- **Excerto selecionado**:

----------

Na prática, isto significa que a partir de agora, e até ao próximo Congresso, dentro de três anos, a política do Syriza será decidida, em última instância, por Alexis Tsipras e a sua própria equipa presidencial. As dezenas de milhares de membros do Syriza não têm nenhuma maneira de controlar o seu presidente. Temos uma cópia da estrutura dos partidos burgueses, Pasok e a Nova Democracia!
Congresso polarizado
A esquerda do Syriza, em particular a Plataforma de Esquerda, tentou politizar a batalha. Opôs-se às propostas organizacionais da liderança e também colocou alterações ao texto político básico do congresso. Essas alterações incluíram chamadas para o repúdio da dívida, a nacionalização dos bancos e sectores estratégicos da economia, um governo preparado para uma ruptura com a zona euro e UE, e uma luta por um governo de esquerda, com exclusão de qualquer um dos partidos do sistema. Todos as propostas saíram derrotadas, mostrando que a liderança se recusa a adoptar uma política muito radical de choque com os grandes interesses privados, a classe dominante e a Troika.
As propostas da esquerda ganharam o apoio de cerca de um terço dos delegados, mas foi menos do que o apoio a alterações similares que obteve 45% ou mais apoio na conferência do Syriza em Novembro do ano passado. O carácter polarizado deste congresso, dividido em “campos” endurecidos, foi parcialmente responsável por esse resultado. Mas também o Syriza atraiu toda uma nova camada de oportunistas, muitos do Pasok, com os seus próprios “exércitos pessoais” de adeptos, que nos limitados debates pré-congresso – em média foram realizadas apenas duas reuniões das organizações locais do Syriza, concentrando-se principalmente sobre as questões organizacionais – não tinham real interesse na discussão política.
Mas a táctica da liderança de polarizar o Syriza para derrotar a esquerda, e a arrogância que mostrou em antecipar a vitória, trabalhou contra ela num importante número de delegados. Na conferência de Novembro, a Plataforma de Esquerda obteve o apoio de 25% para sua lista ao Comité Nacional. Desta vez, enquanto que a lista de ‘unidade’ da liderança foi apoiada por 2.294 delegados (67,21%), a lista de Plataforma à esquerda ganhou 1.023 votos (30,15%), com 60 membros eleitos para o CN. O aumento, como tal, não é particularmente grande, mas é importante já que a maioria liderança chegou ao congresso com o objectivo de diminuir, se não ‘exterminar’ a Plataforma de Esquerda. Esse objetivo não será nada fácil.

----------

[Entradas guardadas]
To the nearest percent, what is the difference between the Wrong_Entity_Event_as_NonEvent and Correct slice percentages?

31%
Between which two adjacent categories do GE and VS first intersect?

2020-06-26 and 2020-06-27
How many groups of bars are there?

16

----------

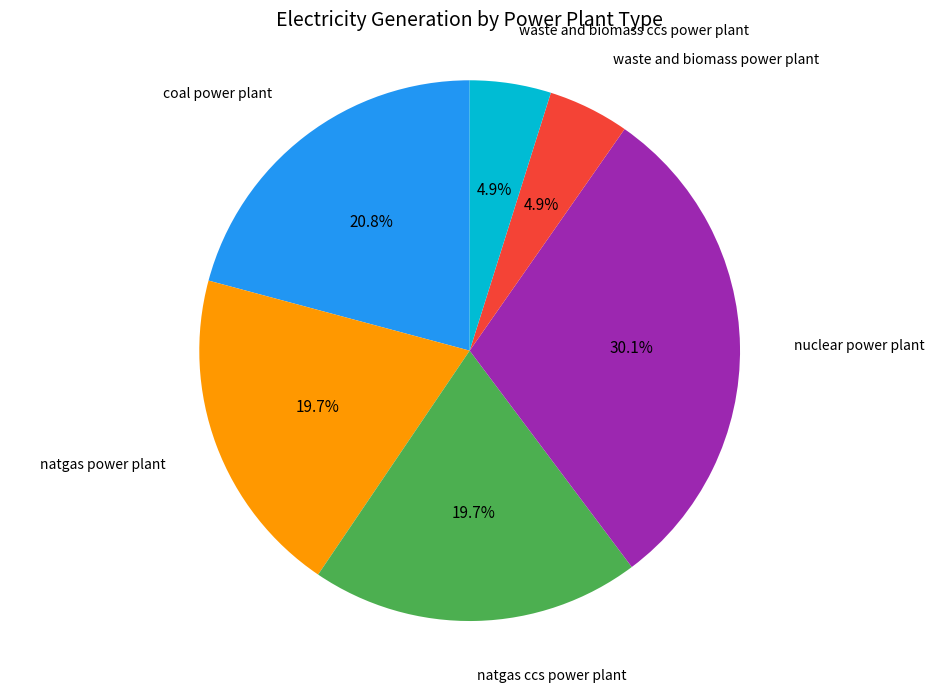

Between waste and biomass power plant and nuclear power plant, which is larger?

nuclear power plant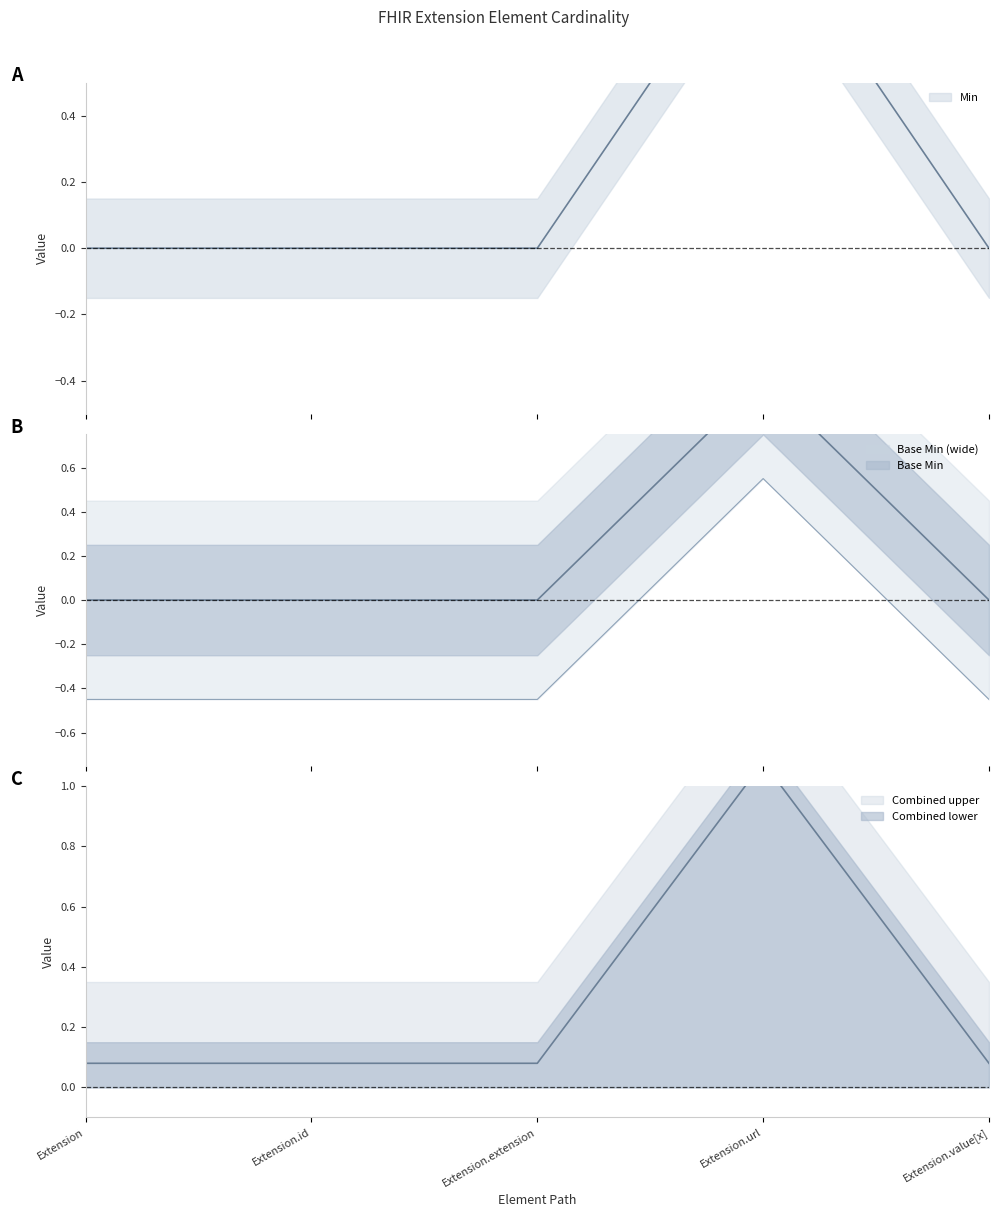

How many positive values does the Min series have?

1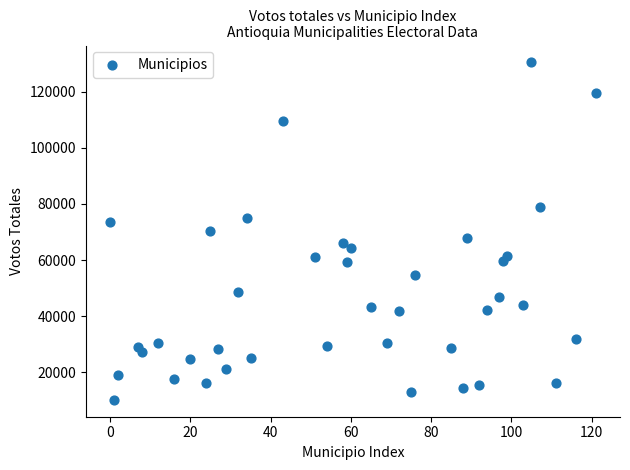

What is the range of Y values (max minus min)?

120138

----------

- **Instruções da tarefa**: Transcreva, do excerto sobre o congresso do Syriza, o trecho que vai de "Mas a táctica" até "será nada fácil.".

- **Resolução detalhada**:
Mas a táctica da liderança de polarizar o Syriza para derrotar a esquerda, e a arrogância que mostrou em antecipar a vitória, trabalhou contra ela num importante número de delegados. Na conferência de Novembro, a Plataforma de Esquerda obteve o apoio de 25% para sua lista ao Comité Nacional. Desta vez, enquanto que a lista de ‘unidade’ da liderança foi apoiada por 2.294 delegados (67,21%), a lista de Plataforma à esquerda ganhou 1.023 votos (30,15%), com 60 membros eleitos para o CN. O aumento, como tal, não é particularmente grande, mas é importante já que a maioria liderança chegou ao congresso com o objectivo de diminuir, se não ‘exterminar’ a Plataforma de Esquerda. Esse objetivo não será nada fácil.